1. Risk and Protective Factors Exist in Multiple Contexts
Individuals come to the table with biological and psychological characteristics that make them vulnerable to, or resilient in the face of, potential behavioral health problems. Individual-level risk factors include genetic predisposition to addiction or exposure to alcohol prenatally; protective factors might include positive self-image, self-control, or social competence.

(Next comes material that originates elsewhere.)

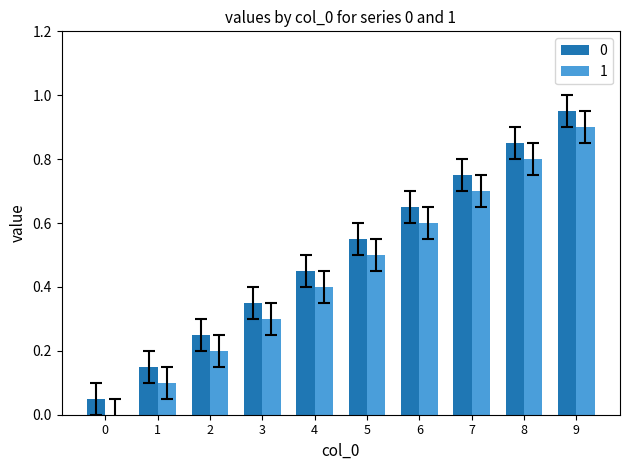

True or false: 1 has a value of 0.6 at 9.

False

But individuals don’t exist in isolation. They are part of families, part of communities, and part of society. A variety of risk and protective factors exist within each of these contexts. For example:
- In families, risk factors include parents who use drugs and alcohol or who suffer from mental illness, child abuse and maltreatment, and inadequate supervision; a protective factor would be parental involvement
- In communities, risk factors include neighborhood poverty and violence; protective factors might include the availability of faith-based resources and after-school activities
- In society, risk factors can include norms and laws favorable to substance use, as well as racism and a lack of economic opportunity; protective factors include policies limiting availability of substances or anti-hate laws defending marginalized populations, such as lesbian, gay, bisexual, or transgender youth
Practitioners must look across these contexts to address the constellation of factors that influence both individuals and populations: targeting just one context is unlikely to do the trick. For example, a strong school policy forbidding alcohol use on school grounds will likely have little impact on underage drinking in a community where parents accept underage drinking as a rite of passage or where alcohol vendors are willing to sell to young adults. A more effective—and comprehensive—approach might include school policy plus education for parents on the dangers of underage drinking, or a city ordinance that requires alcohol sellers to participate in responsible server training.